The group surveyed over 1,000 UK children and their parents, and while it did report some positive effects from changes made under the OSA, many children saw age verification as an easy-to-bypass hurdle rather than something that kept them genuinely safe.
A full 46 percent of children even said that age checks were easy to bypass, while just 17 percent said that they were difficult to fool. The methods kids use to fool age gates vary, but most are pretty simple: There’s the classic use of a video game character to fool video selfie systems, while in other instances, children reported just entering a fake birthday or using someone else’s ID card when that was required.

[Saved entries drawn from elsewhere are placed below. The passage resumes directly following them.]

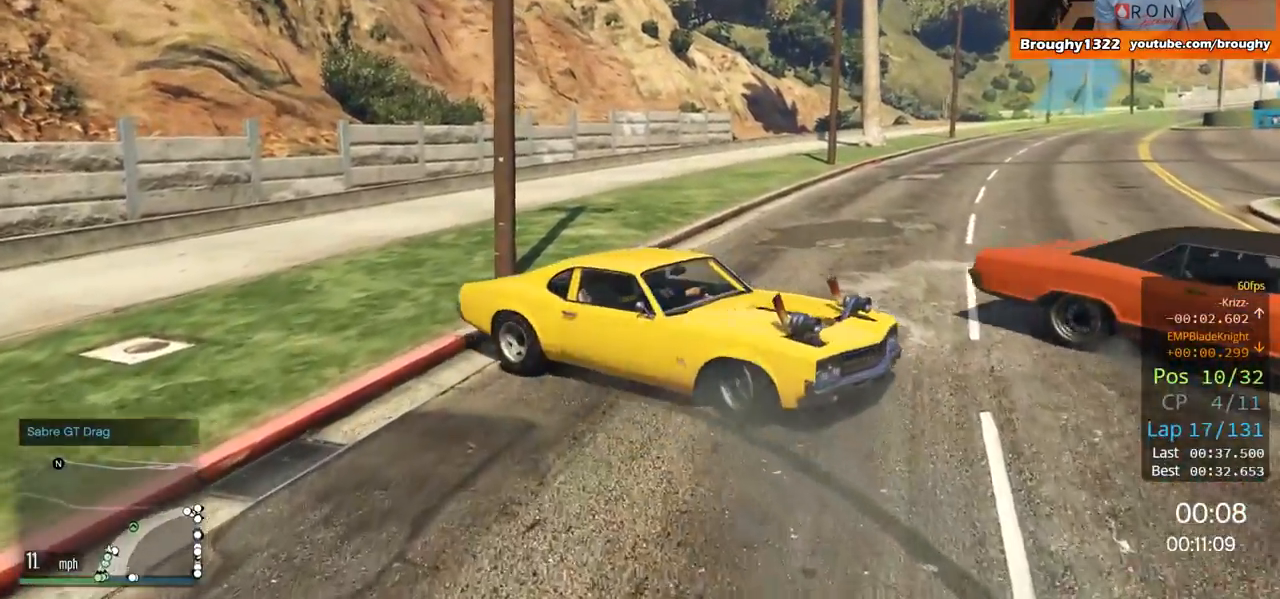
{"buttons": ["R2"], "left_stick": "up-left", "right_stick": "center", "events": [[50, "left_stick", "up-left"]]}
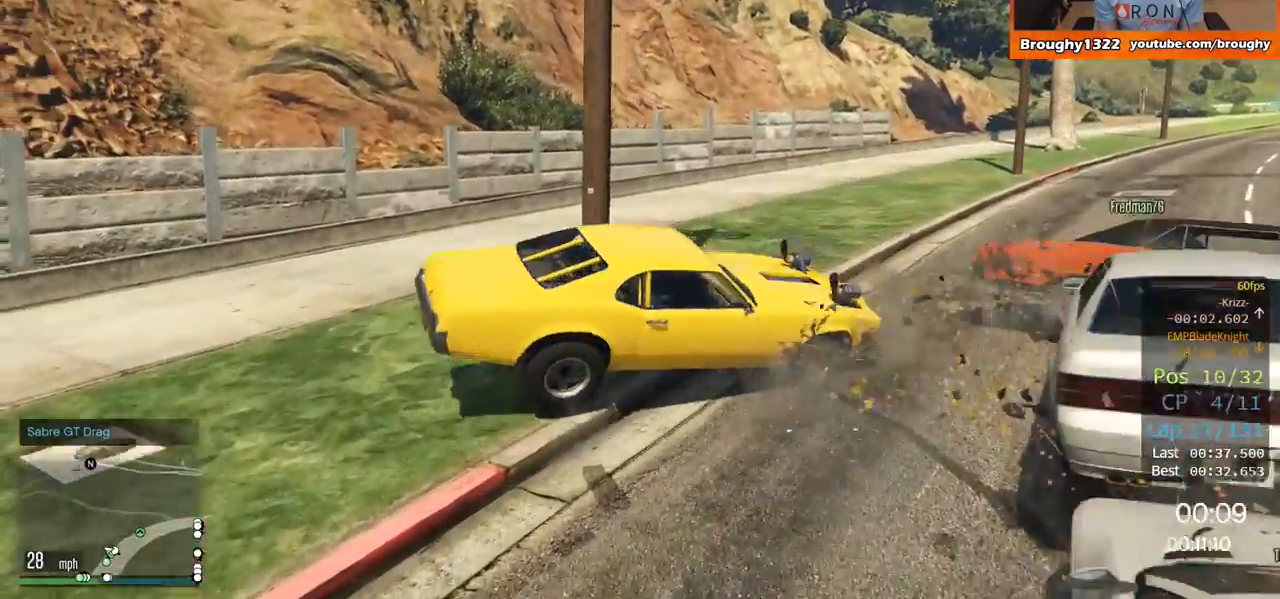
{"buttons": ["R2"], "left_stick": "right", "right_stick": "center", "events": [[66, "R2", "up"], [167, "left_stick", "up-right"], [400, "left_stick", "right"], [483, "R2", "down"]]}
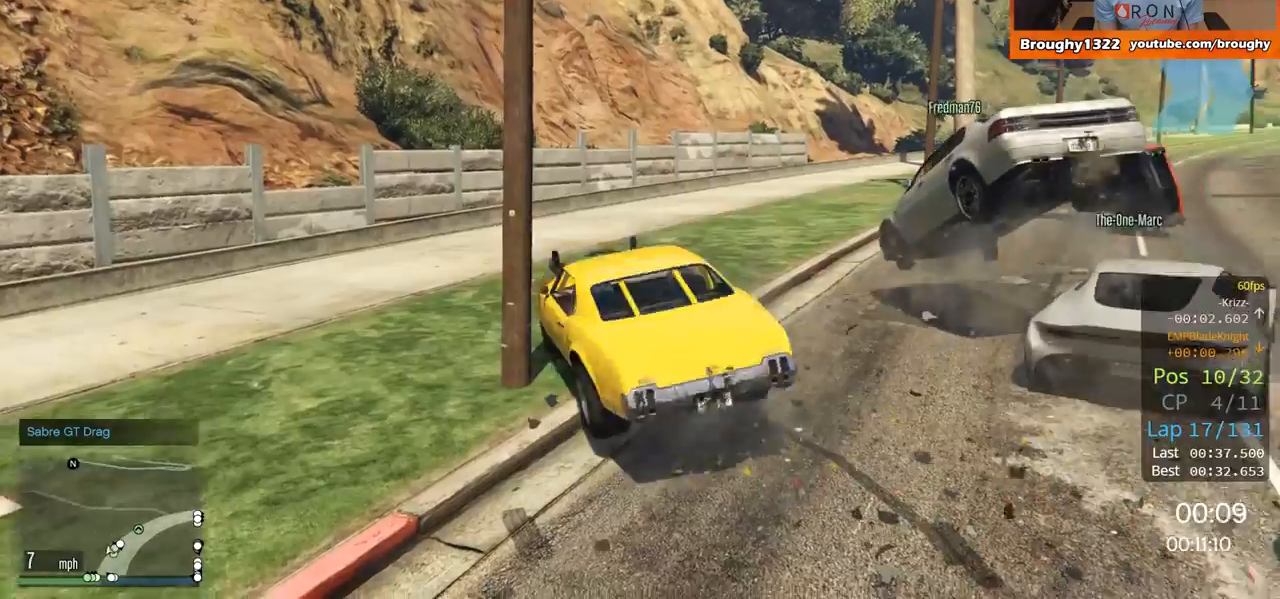
{"buttons": ["R2"], "left_stick": "right", "right_stick": "center", "events": []}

Does anyone find this surprising ?Ask anyone who know how the internet works and most will say this won’t work



In my opinion, it’s not even meant to stop kids from using the internet. I believe it’s to collect data on people that don’t know any better or don’t care about uploading their ID or face to some mysterious server. The type of people that click “accept all” for cookies when they go to a website and those that live in the “if you don’t have anything to hide than it shouldn’t be a problem” camp. I have a friend like this that whenever I bring it up he simply does not give a single shit about his own privacy on the internet and just calls the whole thing, in his own words, a “nothingburger.”
Explaining this to the layman is honestly infuriating. They just tell you that you are overreacting and that it’s not a big deal. That if you have nothing to hide than you shouldn’t have to worry. An analogy I came up with that sometimes helps is removing all the doors in public bathrooms. If you have nothing to hide than you shouldn’t be worried, right? Are you comfortable with your mom or employer knowing your browsing habits with your ID and/or face attached to it? What about that time you posted a meme to your friends discord server making fun of Donald Trump?